Jerry Rice es, por consenso casi unánime, el mejor receptor abierto en la historia de la NFL. Sus cifras estadísticas no solo superan a cualquier otro jugador que haya ocupado esa posición, sino que muchos expertos consideran que sus récords difícilmente serán batidos en las próximas décadas.
Las cifras que definen una carrera irrepetible
Durante sus 20 temporadas en la liga (1985–2004), repartidas principalmente entre los San Francisco 49ers, los Oakland Raiders y una breve etapa con Seattle Seahawks, Rice acumuló 1.549 recepciones, 22.895 yardas y 197 touchdowns por pase recibido. En los tres apartados, su ventaja sobre el segundo clasificado histórico es enorme.
Para poner en perspectiva esas yardas: 22.895 yardas equivalen a más de 20 kilómetros recorridos con el balón en las manos. El siguiente receptor en la lista, Larry Fitzgerald, se retiró con algo más de 17.000 yardas, una diferencia de casi 6.000.
La temporada que lo catapultó a la leyenda
En la temporada 1987, marcada por una huelga de jugadores que redujo el calendario a solo 12 partidos, Rice anotó 22 touchdowns, lo que equivaldría a más de 29 en un año regular de 16 semanas. Esa actuación, combinada con su rol clave en el esquema de Bill Walsh, lo convirtió en el referente ofensivo de la franquicia más exitosa de los años ochenta.
Durante la temporada 1995 registró sus mejores cifras completas: 122 recepciones, 1.848 yardas y 15 touchdowns, todo ello con 33 años, una edad en la que la mayoría de receptores ya han visto declinar su rendimiento.
La importancia del sistema de Walsh y los grandes quarterbacks
Rice se benefició de jugar junto a Joe Montana y Steve Young, dos de los quarterbacks más precisos de la historia. Sin embargo, sus números siguieron siendo extraordinarios incluso tras la marcha de Montana. Su capacidad para leer defensas, crear separación con rutas precisas y rendir en los momentos decisivos lo distinguía de cualquier receptor de su generación.

# [Datos a continuación]

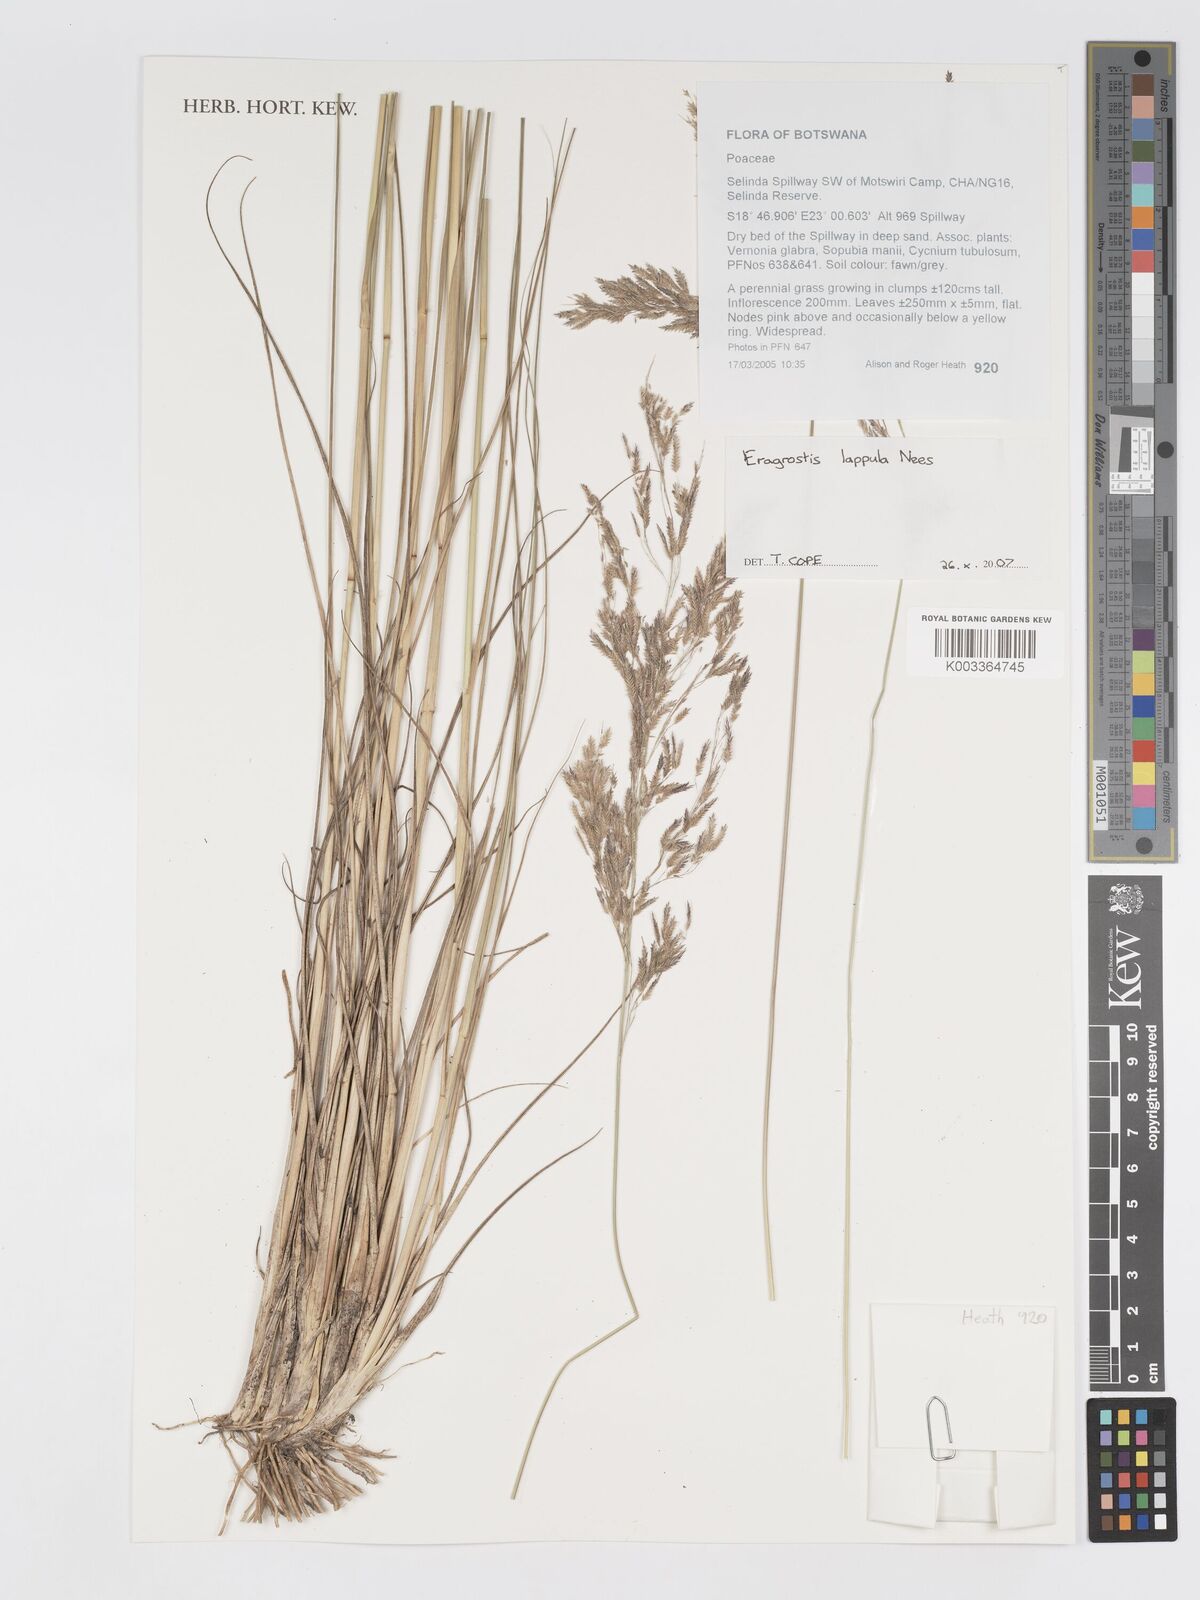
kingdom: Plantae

# [Tareas y problemas]
1 – Enumera todos los equipos de la NFL que menciona el texto sobre Jerry Rice.
2 – Extrae del texto sobre Jerry Rice el fragmento que va desde "Las cifras que" hasta "de casi 6.000.".
Los datos proceden de una fuente distinta a la del texto.

# [Respuestas escritas]
1 – San Francisco 49ers, Oakland Raiders y Seattle Seahawks.

2 –
Las cifras que definen una carrera irrepetible
Durante sus 20 temporadas en la liga (1985–2004), repartidas principalmente entre los San Francisco 49ers, los Oakland Raiders y una breve etapa con Seattle Seahawks, Rice acumuló 1.549 recepciones, 22.895 yardas y 197 touchdowns por pase recibido. En los tres apartados, su ventaja sobre el segundo clasificado histórico es enorme.
Para poner en perspectiva esas yardas: 22.895 yardas equivalen a más de 20 kilómetros recorridos con el balón en las manos. El siguiente receptor en la lista, Larry Fitzgerald, se retiró con algo más de 17.000 yardas, una diferencia de casi 6.000.